Toy makers have challenged traditional gender roles in the past - especially during the feminist movement in the 1960s and 1970s.

Then manufacturers started moving away from gender-free toys and sharpened their focus on targeting girls and boys separately. The reason: Toys aimed at one gender were better sellers.

But after years ignoring the space, toy companies have been paying close attention to how girls like to build.

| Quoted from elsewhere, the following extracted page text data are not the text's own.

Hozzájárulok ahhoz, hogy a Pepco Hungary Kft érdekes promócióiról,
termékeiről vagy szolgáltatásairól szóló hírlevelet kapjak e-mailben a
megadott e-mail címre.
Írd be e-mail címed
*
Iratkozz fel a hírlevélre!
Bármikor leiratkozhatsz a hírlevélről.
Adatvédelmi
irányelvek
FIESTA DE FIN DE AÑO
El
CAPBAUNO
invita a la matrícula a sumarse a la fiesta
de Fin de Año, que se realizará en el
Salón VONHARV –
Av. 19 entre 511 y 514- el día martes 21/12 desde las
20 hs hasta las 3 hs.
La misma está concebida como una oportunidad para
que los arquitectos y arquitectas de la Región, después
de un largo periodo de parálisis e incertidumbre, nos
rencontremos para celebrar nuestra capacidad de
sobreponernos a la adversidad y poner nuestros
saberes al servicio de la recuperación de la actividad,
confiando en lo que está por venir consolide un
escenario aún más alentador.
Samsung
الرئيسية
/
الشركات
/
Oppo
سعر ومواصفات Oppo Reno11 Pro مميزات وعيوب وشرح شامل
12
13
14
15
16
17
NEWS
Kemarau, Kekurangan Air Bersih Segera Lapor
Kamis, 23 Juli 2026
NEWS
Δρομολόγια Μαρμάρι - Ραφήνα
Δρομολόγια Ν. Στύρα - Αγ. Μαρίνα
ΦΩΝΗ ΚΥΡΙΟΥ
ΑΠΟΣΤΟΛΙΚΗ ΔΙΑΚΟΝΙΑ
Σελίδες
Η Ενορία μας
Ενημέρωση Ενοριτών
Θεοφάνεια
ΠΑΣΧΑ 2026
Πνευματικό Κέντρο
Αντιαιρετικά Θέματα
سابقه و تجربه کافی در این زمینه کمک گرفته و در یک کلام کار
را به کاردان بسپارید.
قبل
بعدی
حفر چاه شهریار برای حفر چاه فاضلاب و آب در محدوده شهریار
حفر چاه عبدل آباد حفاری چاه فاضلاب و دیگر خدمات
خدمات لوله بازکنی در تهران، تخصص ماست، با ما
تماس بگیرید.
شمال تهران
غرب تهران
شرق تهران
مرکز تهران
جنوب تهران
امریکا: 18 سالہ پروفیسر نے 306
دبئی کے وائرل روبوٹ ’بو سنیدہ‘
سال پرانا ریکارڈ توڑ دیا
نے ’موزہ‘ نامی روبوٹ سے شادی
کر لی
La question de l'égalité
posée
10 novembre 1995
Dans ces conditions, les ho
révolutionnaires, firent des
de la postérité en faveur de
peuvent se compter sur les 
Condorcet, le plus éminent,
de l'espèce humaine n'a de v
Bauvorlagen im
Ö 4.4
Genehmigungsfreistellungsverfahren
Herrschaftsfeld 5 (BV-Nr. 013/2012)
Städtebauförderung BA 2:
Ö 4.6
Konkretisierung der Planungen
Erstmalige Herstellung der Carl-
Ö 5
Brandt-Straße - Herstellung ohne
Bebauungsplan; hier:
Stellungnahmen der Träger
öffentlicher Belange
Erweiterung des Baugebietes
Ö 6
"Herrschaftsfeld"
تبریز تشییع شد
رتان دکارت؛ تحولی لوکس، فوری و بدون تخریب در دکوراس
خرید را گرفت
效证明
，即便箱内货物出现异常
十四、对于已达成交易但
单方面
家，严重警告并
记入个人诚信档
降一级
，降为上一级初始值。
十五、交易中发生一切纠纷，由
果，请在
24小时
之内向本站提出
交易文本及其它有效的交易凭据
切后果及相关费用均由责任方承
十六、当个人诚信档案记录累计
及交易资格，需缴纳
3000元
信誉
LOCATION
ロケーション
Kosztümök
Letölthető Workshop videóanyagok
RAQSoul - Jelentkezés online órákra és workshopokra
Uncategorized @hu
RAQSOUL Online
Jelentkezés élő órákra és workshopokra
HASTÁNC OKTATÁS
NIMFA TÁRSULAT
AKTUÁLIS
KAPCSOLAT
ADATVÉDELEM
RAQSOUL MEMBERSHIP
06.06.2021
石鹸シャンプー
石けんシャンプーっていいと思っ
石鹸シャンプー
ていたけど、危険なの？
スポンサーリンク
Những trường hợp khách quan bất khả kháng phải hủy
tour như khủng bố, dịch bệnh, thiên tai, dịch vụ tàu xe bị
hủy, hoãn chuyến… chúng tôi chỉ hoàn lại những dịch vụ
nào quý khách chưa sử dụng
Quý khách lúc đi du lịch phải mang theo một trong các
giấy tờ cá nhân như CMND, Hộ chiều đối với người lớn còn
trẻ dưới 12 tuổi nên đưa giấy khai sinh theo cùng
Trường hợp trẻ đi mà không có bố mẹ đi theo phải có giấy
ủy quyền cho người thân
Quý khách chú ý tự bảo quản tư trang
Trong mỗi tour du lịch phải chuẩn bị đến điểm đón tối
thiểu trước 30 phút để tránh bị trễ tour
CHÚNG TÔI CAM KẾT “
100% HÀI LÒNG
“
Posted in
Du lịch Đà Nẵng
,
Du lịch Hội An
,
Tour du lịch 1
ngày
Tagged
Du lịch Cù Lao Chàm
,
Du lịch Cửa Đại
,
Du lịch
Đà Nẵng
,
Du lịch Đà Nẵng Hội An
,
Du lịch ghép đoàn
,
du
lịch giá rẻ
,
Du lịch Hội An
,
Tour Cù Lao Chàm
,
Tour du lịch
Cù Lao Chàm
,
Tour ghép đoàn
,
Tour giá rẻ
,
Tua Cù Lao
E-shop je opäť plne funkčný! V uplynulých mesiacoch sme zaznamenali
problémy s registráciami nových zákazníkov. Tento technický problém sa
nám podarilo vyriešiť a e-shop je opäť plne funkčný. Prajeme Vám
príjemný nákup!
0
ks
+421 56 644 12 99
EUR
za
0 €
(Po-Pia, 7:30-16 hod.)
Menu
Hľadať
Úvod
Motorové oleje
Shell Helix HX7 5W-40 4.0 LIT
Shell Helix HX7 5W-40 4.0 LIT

Lego spent four years researching the female market after realizing that girls weren’t demanding its toys as much as boys were, said Michael McNally, senior director of brand relations for Lego Systems.

The Danish company debuted its Friends line in 2012 with girls top of mind: The sets have a bright color palette with lots of purple, and come with more human-like figures.

“It changed the perception that Lego is for boys,” McNally said. “It’s been a gateway for girls.”

Lego’s focus has paid off handsomely. Prior to Friends, only about 10% of Lego sets were bought for girls. Within eight months of the line’s launch, that grew to 25%, McNally said.

“We have only begun to scratch the surface,” he said.

To win over girls, toy makers say they have to walk a careful line: Avoid pandering by “pinking and shrinking” boy toys but also design a product that is entertaining enough to woo customers. While boys are often satisfied just by building something cool-looking, girls want more narrative and storytelling in their construction toys, experts say.

The growing popularity of construction toys for girls also reflects a shift in family dynamics. Parents are increasingly more open to toys that cross traditional gender stereotypes, and dads are taking a bigger share of child-care duties.

“Parents are telling kids it’s OK to be different,” said analyst Swartz, who pointed to Hasbro’s introducing an Easy Bake Oven with a color scheme more appealing to boys.

“Little boys are not berated by their fathers for playing with those kinds of toys,” he said. “Parents are telling their girls that you don’t have to be constrained to a life at home cooking and cleaning.”

Toys R Us is seeing more fathers buy building playthings for their daughters, said Richard Barry, the company’s chief merchandising officer.

“There is absolutely a pattern of dads buying and building Legos with their daughters,” he said. “It introduces a play pattern that maybe girls would like.”

Some of the biggest innovators have been women with science backgrounds who are tired of seeing fashion dolls and necklace-making kits dominate the toy store.

Chen and Brooks of Roominate met as engineering grad students at Stanford University. Another Stanford grad with an engineering degree, Debbie Sterling, founded GoldieBlox, one of the most talked-about toy start-ups this holiday season.

Sterling said she got into construction toys after seeing the lack of female engineering majors in school. Her goal: to create toys that nurture an early interest in science and math in girls, the way that building sets have done for boys.

“Girls are just inundated with toys and characters that don’t motivate or encourage anything beyond showing them it’s important to be beautiful,” she said. “Most in the toy industry told me the idea would never go mainstream and in order to appeal to girls, it had to be sparkly with ponies.”

GoldieBlox has been working to add more diverse characters. One of Goldie’s new buddies, an African American girl named Ruby, is a programmer and social butterfly.

“She really shatters the perception that all coders are guys in hoodies who don’t shower and have no friends,” Sterling said.